───── Material for the task
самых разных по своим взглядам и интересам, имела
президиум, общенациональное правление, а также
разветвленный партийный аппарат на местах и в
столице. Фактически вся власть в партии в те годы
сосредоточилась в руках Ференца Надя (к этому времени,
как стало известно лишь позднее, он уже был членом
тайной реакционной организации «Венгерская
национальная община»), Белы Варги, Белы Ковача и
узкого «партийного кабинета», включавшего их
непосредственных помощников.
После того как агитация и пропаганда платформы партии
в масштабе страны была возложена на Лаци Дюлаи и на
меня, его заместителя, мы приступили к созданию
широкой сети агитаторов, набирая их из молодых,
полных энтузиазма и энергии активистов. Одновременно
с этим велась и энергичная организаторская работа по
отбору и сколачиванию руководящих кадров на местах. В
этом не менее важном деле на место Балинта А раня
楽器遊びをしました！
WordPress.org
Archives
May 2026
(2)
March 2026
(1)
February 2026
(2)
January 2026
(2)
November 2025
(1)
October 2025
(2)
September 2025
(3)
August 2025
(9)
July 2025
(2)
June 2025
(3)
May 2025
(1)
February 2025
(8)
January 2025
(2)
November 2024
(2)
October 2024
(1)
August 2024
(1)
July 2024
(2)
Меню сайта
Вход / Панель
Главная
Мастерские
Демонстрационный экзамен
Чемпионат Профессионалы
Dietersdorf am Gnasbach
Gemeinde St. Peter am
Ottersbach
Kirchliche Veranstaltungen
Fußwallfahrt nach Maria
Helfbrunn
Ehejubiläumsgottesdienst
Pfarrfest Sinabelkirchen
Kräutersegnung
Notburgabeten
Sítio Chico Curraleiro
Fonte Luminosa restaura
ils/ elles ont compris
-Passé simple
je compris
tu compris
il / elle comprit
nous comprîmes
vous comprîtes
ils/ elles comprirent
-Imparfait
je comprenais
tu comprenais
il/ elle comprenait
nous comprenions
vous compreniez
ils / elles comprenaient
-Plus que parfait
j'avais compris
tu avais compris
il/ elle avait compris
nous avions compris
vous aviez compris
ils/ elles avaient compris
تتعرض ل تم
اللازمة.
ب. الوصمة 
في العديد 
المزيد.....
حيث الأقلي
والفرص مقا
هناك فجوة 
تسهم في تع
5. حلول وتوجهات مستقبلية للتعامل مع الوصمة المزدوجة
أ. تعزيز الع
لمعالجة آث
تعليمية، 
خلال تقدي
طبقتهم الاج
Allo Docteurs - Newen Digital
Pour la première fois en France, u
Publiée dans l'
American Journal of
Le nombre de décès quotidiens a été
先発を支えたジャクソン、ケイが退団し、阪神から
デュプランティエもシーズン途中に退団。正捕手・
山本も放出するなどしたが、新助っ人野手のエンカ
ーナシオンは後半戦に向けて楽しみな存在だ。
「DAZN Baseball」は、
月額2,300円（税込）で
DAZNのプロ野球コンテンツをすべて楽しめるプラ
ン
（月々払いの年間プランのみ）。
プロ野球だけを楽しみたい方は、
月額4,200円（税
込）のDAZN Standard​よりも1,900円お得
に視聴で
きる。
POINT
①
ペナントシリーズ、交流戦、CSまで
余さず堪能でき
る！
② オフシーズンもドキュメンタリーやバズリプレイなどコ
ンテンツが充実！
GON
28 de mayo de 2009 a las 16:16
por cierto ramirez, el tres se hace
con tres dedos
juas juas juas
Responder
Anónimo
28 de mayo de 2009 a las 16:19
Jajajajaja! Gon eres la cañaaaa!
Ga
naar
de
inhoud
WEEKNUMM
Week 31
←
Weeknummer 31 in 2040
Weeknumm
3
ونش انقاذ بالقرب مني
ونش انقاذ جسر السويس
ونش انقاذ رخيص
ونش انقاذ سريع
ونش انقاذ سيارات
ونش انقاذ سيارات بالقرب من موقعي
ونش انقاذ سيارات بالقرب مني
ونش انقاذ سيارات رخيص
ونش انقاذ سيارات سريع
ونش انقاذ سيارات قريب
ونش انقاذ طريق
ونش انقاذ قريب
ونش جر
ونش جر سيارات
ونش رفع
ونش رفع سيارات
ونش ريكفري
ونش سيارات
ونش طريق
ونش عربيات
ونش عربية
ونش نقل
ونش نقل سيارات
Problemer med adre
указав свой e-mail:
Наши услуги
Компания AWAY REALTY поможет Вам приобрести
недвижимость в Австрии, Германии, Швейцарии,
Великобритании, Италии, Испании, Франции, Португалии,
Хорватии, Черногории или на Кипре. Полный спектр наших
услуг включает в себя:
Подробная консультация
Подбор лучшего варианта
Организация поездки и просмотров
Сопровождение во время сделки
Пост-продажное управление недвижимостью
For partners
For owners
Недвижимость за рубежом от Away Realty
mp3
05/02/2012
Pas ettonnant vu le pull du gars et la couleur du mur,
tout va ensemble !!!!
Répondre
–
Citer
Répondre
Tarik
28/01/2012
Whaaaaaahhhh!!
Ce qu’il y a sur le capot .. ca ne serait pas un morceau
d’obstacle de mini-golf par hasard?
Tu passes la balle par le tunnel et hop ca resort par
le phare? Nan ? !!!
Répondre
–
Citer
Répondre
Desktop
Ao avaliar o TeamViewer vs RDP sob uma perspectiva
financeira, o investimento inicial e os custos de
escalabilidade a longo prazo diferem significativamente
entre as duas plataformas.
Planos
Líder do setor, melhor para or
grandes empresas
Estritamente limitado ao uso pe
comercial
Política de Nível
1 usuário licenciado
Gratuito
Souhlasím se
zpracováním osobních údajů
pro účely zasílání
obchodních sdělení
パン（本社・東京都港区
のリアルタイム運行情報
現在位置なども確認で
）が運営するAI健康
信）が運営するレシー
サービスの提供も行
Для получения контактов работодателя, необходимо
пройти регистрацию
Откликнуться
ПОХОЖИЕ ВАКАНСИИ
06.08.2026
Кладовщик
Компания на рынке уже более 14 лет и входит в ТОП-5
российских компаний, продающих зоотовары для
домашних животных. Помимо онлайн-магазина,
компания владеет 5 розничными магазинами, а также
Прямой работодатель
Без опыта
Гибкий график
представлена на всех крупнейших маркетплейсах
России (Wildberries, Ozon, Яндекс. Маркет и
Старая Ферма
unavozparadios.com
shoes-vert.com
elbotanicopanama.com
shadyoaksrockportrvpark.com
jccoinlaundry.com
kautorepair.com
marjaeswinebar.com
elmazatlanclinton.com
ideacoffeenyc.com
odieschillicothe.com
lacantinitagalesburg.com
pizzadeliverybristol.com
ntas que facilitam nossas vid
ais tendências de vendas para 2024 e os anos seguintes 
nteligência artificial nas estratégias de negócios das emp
──────────
Whenever a line above includes the string "قريب", copy it.

Exercise answer >>
ونش انقاذ سيارات قريب
ونش انقاذ قريب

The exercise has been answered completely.